* _EXERCISE_:
Please list each line of the entries below that contains the word "Entry".

* _PROVIDED RECORDS_:

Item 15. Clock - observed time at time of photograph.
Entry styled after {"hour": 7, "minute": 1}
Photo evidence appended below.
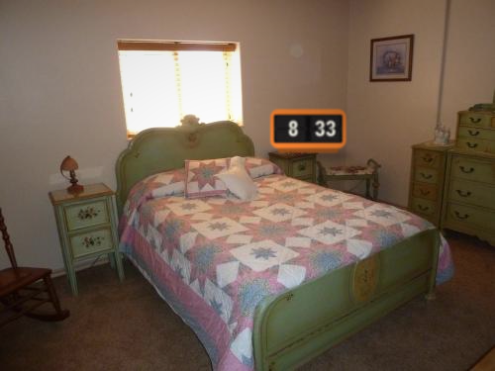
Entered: {"hour": 8, "minute": 33}
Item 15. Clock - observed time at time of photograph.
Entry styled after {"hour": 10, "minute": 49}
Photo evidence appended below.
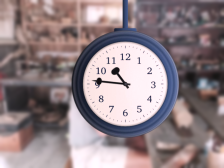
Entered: {"hour": 10, "minute": 46}
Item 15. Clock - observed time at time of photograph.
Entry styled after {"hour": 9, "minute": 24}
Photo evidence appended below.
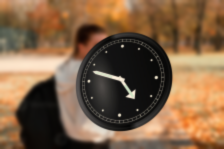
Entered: {"hour": 4, "minute": 48}
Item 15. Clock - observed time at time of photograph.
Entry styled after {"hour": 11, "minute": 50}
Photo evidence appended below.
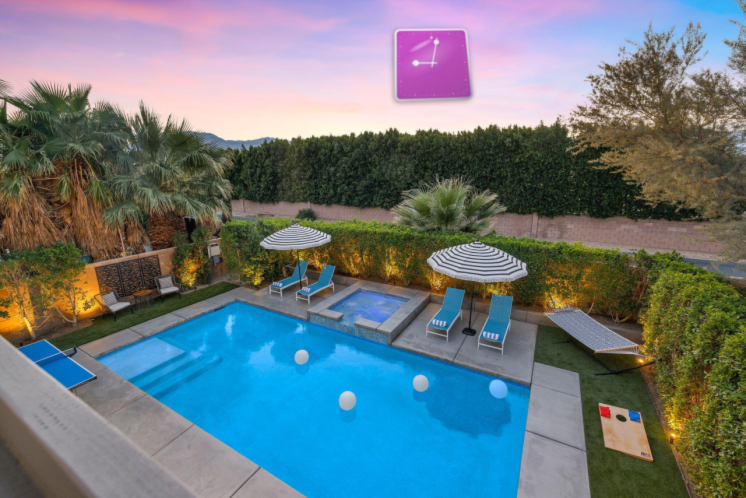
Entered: {"hour": 9, "minute": 2}
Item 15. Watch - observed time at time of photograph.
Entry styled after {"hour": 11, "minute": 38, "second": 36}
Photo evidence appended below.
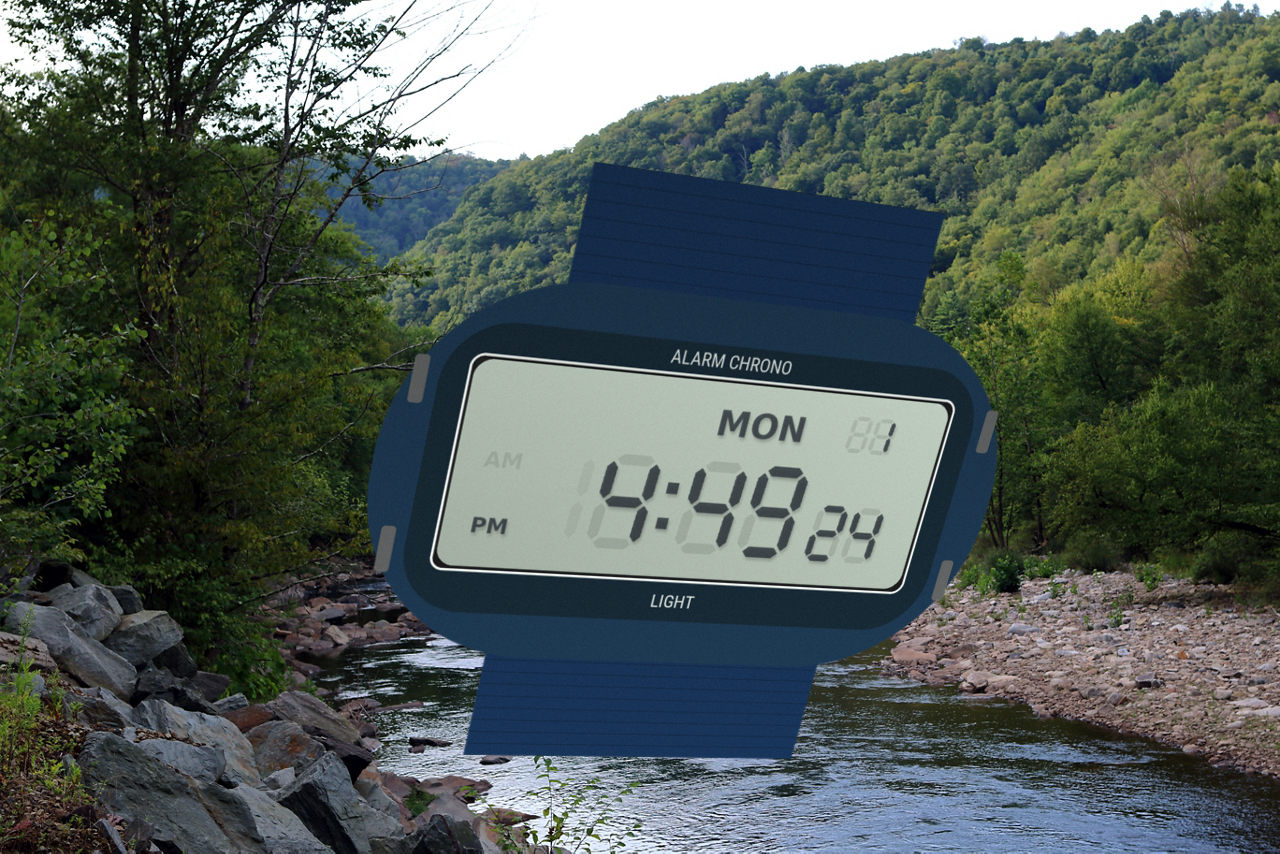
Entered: {"hour": 4, "minute": 49, "second": 24}
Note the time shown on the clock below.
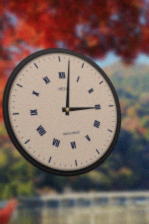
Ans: 3:02
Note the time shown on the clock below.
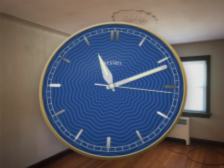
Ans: 11:11:16
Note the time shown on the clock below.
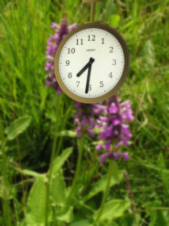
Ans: 7:31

* _CORRECT ANSWER_:
Entry styled after {"hour": 7, "minute": 1}
Entry styled after {"hour": 10, "minute": 49}
Entry styled after {"hour": 9, "minute": 24}
Entry styled after {"hour": 11, "minute": 50}
Entry styled after {"hour": 11, "minute": 38, "second": 36}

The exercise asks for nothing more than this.